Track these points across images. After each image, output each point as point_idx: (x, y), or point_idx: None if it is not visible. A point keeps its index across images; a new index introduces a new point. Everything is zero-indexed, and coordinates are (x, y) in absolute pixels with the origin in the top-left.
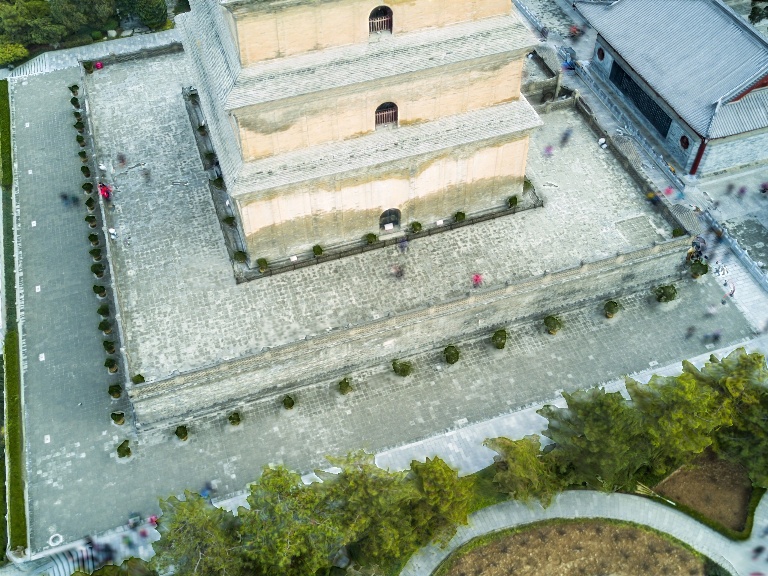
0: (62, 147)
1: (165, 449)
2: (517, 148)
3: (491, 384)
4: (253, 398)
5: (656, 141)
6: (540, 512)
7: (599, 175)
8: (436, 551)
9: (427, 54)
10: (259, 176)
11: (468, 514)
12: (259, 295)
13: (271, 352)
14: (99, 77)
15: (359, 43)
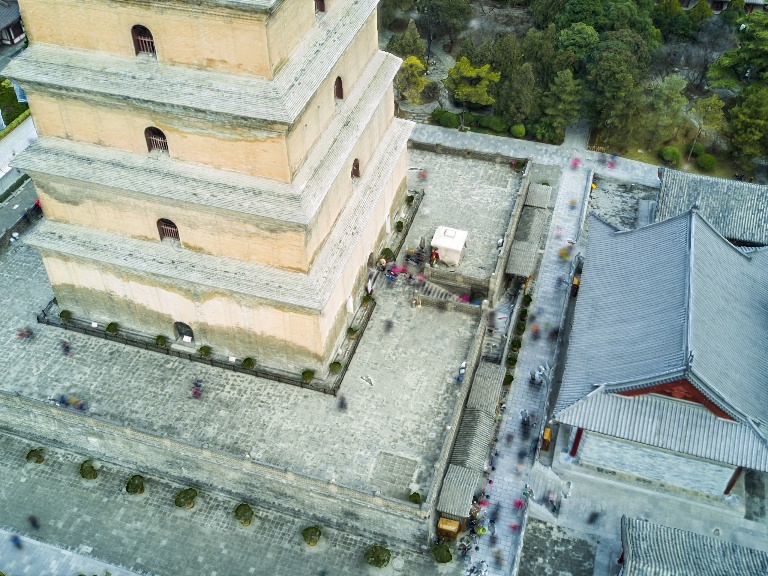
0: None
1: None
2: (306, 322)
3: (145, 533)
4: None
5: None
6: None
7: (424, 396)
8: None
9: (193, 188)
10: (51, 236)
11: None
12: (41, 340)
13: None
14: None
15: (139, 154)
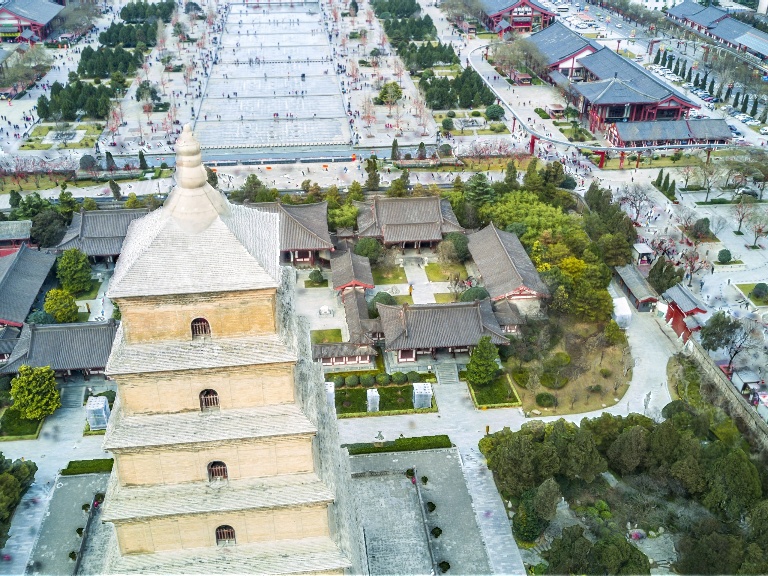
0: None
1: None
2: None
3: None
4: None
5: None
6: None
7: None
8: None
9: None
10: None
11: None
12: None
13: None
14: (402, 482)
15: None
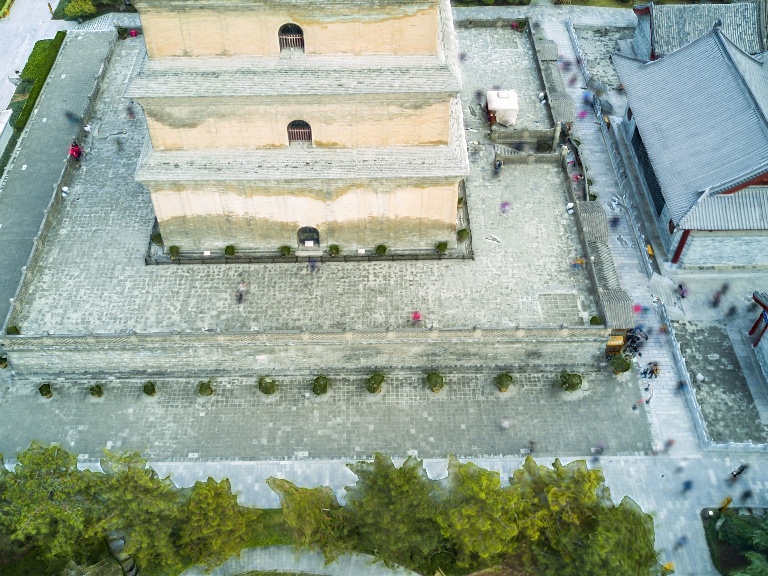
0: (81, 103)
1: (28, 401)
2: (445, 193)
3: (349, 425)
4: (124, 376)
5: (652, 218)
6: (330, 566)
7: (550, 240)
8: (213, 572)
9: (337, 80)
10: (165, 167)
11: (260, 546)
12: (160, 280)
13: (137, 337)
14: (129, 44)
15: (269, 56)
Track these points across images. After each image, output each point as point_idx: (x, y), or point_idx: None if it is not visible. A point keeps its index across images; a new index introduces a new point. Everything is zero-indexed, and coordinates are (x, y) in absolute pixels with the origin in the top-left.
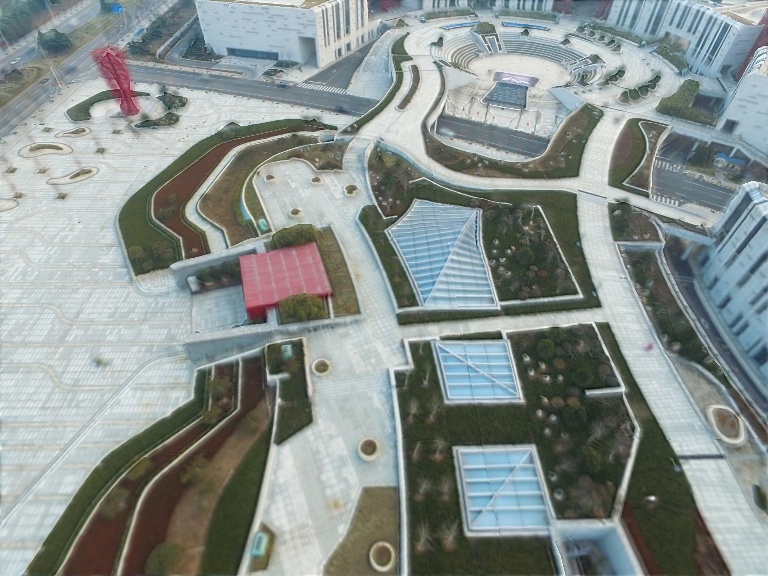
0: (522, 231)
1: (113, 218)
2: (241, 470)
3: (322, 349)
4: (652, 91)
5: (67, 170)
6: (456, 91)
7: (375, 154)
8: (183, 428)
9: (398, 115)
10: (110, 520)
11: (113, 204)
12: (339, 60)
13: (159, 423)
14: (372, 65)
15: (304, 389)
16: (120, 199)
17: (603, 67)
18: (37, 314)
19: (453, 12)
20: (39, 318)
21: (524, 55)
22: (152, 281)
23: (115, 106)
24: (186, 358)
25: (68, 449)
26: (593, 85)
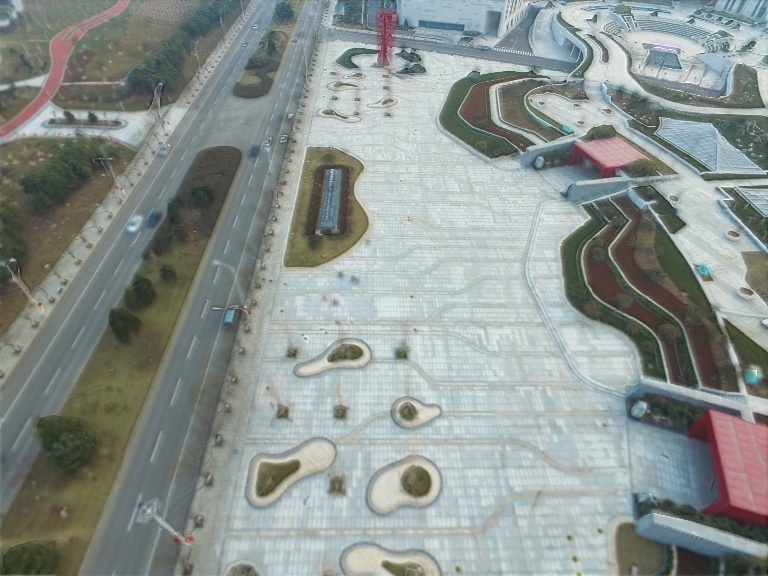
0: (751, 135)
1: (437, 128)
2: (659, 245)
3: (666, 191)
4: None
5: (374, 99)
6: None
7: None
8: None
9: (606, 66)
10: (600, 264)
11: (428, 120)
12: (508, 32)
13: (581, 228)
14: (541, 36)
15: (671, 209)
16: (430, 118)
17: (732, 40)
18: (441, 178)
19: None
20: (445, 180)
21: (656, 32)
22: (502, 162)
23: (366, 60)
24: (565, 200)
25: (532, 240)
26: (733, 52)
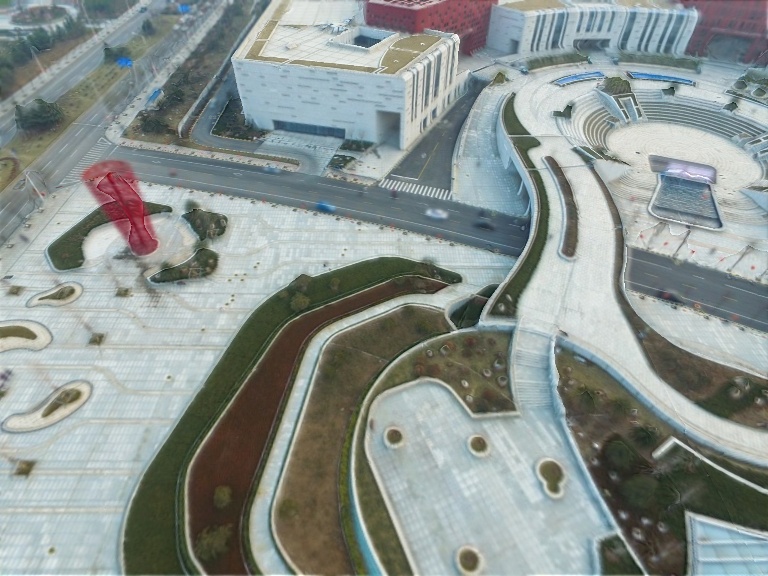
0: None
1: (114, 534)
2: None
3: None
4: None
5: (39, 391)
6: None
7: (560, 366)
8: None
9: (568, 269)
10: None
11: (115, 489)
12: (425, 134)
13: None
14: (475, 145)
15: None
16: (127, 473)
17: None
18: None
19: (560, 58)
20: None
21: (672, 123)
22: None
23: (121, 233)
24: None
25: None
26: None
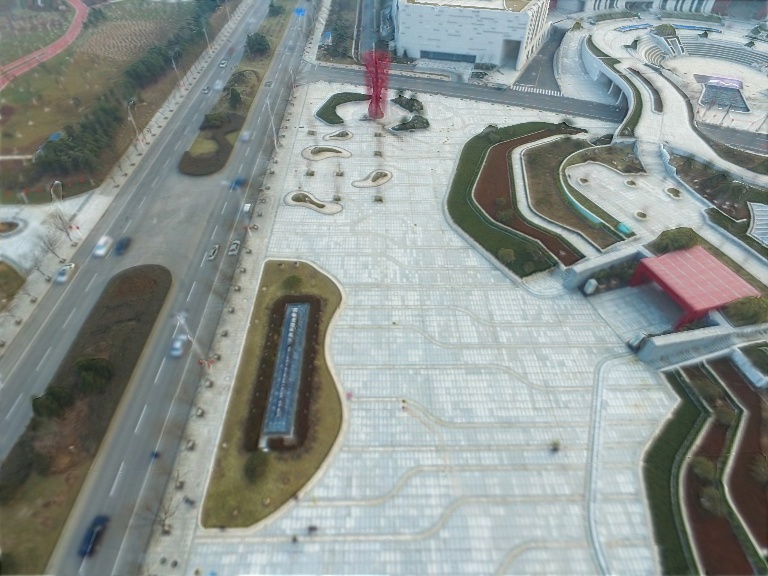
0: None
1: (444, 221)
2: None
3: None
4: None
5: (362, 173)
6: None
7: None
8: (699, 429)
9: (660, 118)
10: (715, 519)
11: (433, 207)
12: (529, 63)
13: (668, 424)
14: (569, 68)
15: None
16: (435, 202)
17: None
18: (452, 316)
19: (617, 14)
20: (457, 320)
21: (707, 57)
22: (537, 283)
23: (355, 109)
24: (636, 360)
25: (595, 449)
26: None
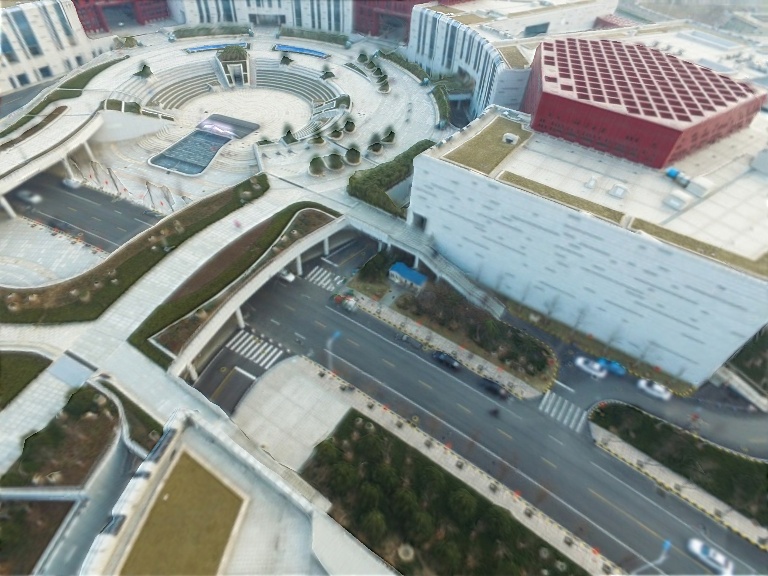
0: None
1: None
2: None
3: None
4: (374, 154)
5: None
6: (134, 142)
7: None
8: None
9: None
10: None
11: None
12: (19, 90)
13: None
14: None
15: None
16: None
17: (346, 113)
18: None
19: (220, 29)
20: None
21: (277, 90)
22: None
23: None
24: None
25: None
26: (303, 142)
..............................
• _WHAT TO DO_: Copy the material exactly, from its first line through the line containing "7: (599, 175)", both included, and leave out the pictures.

• _FINAL ANSWER_:
Track these points across images. After each image, output each point as point_idx: (x, y), or point_idx: None if it is not visible. A point keeps its index across images; a new index introduces a new point. Everything is zero-indexed, and coordinates are (x, y) in absolute pixels with the origin in the top-left.
0: (62, 147)
1: (165, 449)
2: (517, 148)
3: (491, 384)
4: (253, 398)
5: (656, 141)
6: (540, 512)
7: (599, 175)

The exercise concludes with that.